- [Given passage]
Headlines this morning announce that Lithuania has urged its people not to use Chinese-made smartphones, for fear of security flaws and other threats that may lurk within.
According to this BBC story, Xiaomi’s flagship Mi 10T 5G phone was found to have software that could detect and censor terms including “Free Tibet”, "Long live Taiwan independence" or "democracy movement".
Researchers also found that Xiaomi phones were sending encrypted data to a server in Singapore, without the user's consent or knowledge.
So should we be worried about Sino-electronics and their ability to spy on our every move?
Well the US government thinks so and it has effectively banned many of its agencies from using Chinese-made drones, for fear that the video and images they take of critical infrastructure could end up in the hands of the CCP.
The drone maker most affected by this, DJI, has submitted several of its machines to Federal security agencies for review in the hope of proving these claims to be wrong. So far there has been little evidence uncovered to back up the claims made against those drones but that has done little to stem the paranoia.
Indeed, it is widely recognised that the anti-Sino-drone campaign is more of an attempt to boost the US drone industry than it is one to prevent security issues and the US government now has a "blue list" of "made in USA" drones that can be used. As always, marketing trumps reality every time.
However, this talk does raise the very real potential for China to be "intelligence gathering" using a huge range of cameras, drones, smartphones and other gear that it exports to the West every year.
If this was true, the sheer volume of data that these devices would dump onto Chinese servers is mind-boggling. However, advances in machine-learning AI systems might allow that data to be categorised and sorted far more easily than you would think.
China already reportedly runs widespread facial recognition routines on the footage generated by a vast network of surveilance cameras within its borders so they obviously have the technology and the resources needed to manage such massive volumes of data.

- [What the task requires] Pick up the passage about fears of spying through Chinese-made devices right after its final sentence and carry it forward.

- [Dataset entries]
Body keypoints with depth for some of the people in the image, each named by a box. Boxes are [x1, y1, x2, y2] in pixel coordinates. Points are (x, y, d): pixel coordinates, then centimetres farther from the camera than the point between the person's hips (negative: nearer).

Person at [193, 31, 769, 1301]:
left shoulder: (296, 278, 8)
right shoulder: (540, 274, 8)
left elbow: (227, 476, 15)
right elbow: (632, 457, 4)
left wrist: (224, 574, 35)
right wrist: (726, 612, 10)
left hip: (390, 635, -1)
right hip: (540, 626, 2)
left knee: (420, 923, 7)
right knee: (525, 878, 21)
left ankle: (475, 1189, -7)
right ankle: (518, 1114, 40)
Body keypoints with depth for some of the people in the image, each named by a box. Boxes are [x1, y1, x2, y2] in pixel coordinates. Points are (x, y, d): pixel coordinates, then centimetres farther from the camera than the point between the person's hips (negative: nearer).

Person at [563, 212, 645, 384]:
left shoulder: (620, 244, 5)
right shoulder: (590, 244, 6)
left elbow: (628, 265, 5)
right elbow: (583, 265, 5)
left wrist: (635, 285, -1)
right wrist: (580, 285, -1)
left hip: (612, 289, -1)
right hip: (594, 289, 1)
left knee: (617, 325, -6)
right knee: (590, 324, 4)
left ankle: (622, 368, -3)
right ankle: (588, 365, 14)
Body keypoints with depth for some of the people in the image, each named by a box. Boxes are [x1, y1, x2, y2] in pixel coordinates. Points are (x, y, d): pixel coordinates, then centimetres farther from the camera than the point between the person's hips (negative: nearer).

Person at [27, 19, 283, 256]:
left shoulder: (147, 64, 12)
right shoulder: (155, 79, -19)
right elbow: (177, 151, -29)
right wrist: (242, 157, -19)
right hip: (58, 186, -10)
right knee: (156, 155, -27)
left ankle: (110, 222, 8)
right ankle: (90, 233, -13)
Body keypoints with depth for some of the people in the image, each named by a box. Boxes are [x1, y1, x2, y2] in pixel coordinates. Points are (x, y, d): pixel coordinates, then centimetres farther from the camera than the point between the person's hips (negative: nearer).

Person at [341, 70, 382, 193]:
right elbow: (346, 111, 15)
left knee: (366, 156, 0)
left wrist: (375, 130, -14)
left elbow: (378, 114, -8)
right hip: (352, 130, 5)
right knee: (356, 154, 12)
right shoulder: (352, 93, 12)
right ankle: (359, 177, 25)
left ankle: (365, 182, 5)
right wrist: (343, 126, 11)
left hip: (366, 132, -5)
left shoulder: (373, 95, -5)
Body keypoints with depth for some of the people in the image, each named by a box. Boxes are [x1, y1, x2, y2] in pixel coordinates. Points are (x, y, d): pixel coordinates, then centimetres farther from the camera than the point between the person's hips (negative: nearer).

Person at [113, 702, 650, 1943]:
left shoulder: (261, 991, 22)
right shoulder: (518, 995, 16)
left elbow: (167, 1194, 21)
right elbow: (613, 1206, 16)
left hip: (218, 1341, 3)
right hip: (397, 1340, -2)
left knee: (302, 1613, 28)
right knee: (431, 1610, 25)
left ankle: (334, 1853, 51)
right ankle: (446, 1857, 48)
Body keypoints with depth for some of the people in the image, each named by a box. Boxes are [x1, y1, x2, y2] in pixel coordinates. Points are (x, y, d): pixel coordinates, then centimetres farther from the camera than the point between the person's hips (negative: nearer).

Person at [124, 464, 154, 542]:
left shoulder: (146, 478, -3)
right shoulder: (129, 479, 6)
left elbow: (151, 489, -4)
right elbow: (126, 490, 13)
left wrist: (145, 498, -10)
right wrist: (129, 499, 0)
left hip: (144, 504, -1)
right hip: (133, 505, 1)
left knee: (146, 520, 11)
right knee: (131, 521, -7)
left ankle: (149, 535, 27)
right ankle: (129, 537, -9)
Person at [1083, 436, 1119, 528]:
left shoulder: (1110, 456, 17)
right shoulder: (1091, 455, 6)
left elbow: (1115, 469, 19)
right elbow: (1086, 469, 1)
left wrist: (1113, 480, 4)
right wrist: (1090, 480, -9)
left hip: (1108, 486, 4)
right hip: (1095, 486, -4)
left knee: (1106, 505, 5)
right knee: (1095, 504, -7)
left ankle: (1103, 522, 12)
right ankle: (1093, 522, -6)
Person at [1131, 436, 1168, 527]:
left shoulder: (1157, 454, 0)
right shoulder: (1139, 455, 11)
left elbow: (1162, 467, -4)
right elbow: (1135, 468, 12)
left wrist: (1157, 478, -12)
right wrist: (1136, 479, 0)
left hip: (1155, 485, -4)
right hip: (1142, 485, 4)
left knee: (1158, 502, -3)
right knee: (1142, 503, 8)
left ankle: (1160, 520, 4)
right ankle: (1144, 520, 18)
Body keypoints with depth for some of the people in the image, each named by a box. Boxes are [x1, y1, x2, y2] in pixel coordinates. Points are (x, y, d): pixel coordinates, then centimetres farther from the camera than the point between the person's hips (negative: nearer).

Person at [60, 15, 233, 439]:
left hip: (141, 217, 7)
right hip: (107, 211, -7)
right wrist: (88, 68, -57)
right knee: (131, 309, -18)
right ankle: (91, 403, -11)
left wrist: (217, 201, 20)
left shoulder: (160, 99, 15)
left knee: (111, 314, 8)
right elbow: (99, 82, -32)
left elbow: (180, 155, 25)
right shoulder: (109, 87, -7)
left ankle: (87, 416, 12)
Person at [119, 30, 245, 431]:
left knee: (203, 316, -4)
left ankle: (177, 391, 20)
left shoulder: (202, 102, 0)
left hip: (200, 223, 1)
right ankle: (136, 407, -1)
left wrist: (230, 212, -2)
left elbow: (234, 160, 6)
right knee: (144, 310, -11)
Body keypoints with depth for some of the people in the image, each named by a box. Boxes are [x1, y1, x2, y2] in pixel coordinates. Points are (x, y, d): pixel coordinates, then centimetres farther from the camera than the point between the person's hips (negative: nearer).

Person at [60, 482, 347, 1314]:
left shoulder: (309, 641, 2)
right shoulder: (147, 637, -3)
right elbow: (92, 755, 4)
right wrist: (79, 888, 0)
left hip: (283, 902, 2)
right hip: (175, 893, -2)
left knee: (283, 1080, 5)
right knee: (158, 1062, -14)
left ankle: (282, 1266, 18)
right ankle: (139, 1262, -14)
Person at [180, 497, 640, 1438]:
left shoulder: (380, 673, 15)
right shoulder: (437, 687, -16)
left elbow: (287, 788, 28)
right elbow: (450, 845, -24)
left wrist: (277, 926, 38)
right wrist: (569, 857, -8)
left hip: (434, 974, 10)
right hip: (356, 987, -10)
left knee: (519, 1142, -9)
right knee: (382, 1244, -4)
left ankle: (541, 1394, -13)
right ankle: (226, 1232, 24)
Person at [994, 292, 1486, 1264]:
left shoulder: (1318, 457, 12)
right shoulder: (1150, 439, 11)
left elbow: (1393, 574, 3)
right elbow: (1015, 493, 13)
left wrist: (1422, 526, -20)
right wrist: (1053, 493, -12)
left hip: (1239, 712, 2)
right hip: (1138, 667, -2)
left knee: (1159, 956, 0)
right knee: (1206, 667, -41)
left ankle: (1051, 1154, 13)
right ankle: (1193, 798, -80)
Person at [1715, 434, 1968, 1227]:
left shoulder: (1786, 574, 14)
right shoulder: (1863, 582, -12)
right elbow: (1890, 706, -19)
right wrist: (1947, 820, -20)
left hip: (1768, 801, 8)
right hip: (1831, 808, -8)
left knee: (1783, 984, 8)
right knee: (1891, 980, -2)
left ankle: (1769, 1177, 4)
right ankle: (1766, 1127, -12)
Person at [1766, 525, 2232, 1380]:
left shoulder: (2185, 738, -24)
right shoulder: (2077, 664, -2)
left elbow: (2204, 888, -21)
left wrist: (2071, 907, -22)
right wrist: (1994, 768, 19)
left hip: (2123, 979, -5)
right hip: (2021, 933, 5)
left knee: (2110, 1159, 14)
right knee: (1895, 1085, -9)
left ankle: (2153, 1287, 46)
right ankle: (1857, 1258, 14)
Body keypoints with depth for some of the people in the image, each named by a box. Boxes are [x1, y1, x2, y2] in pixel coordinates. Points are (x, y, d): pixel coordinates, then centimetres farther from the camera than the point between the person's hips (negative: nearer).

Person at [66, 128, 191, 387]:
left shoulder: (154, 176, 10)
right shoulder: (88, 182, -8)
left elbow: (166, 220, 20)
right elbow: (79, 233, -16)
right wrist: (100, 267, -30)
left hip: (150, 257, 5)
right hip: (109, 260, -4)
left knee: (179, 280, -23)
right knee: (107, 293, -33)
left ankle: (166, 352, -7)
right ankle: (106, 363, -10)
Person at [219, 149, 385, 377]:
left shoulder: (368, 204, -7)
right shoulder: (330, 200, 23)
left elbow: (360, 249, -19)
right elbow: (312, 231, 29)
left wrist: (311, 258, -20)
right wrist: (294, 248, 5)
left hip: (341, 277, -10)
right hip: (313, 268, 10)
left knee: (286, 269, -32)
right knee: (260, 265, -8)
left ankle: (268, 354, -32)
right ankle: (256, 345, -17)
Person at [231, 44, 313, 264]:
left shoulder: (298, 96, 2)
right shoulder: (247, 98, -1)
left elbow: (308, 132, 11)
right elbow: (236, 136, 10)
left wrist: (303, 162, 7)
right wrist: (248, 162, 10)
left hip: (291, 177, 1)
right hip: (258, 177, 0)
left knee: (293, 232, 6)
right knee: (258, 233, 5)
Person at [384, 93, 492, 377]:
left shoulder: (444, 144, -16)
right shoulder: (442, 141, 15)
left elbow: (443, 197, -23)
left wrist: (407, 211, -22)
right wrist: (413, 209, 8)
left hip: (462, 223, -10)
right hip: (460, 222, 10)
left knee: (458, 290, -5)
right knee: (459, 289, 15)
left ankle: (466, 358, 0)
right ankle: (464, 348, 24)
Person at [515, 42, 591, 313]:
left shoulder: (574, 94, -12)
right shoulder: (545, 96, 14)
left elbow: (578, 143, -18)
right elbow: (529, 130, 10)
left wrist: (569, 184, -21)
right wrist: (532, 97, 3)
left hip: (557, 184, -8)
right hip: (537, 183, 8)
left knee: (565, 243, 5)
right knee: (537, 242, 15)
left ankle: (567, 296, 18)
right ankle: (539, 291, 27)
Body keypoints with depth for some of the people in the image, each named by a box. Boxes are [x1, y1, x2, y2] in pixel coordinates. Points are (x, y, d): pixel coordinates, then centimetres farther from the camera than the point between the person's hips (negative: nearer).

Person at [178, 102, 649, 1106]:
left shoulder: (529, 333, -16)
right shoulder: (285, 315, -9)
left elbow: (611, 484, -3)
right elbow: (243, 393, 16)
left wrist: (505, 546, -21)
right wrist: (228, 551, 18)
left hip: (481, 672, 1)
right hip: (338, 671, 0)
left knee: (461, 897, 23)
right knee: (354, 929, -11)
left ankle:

- [Answer to this task]
The real impediment to this being a reality however, is the massive amount of bandwidth required to remit all that data to the motherland. Of course even that could be mitigated to a significant degree by building much of the "smarts" into the phone itself and only sending back images/footage that met certain criteria.
Even so, the data volumes could be significant which means devices would almost certainly only transfer such data via wifi rather than through cellular links, so as to avoid alerting users by way of high charges or blown caps on their accounts.
Then of course, there are the much smaller packets of data that could be useful. The passwords to your online banking or other critical cyber-resources for example. This kind of stuff can be remitted to foreign servers in the blink of an eye and at the cost of just a handful of bytes.
From a strategic perspective, China would have a huge amount to gain by having millions of active windows into the streets, boardrooms, bedrooms and industries of foreign nations. In fact, the benefits might be just enough to warrant the huge investment required to create such a system.
However, I tend to think that most of this "fear, uncertainty and doubt" is driven by paranoia and rising levels of anti-Sino feelings in some western nations.
It also helps that my smartphone isn't used as a phone (only as a cheap tablet) and that I really don't have anything to hide anyway. My paranoia levels are very low -- yours may differ.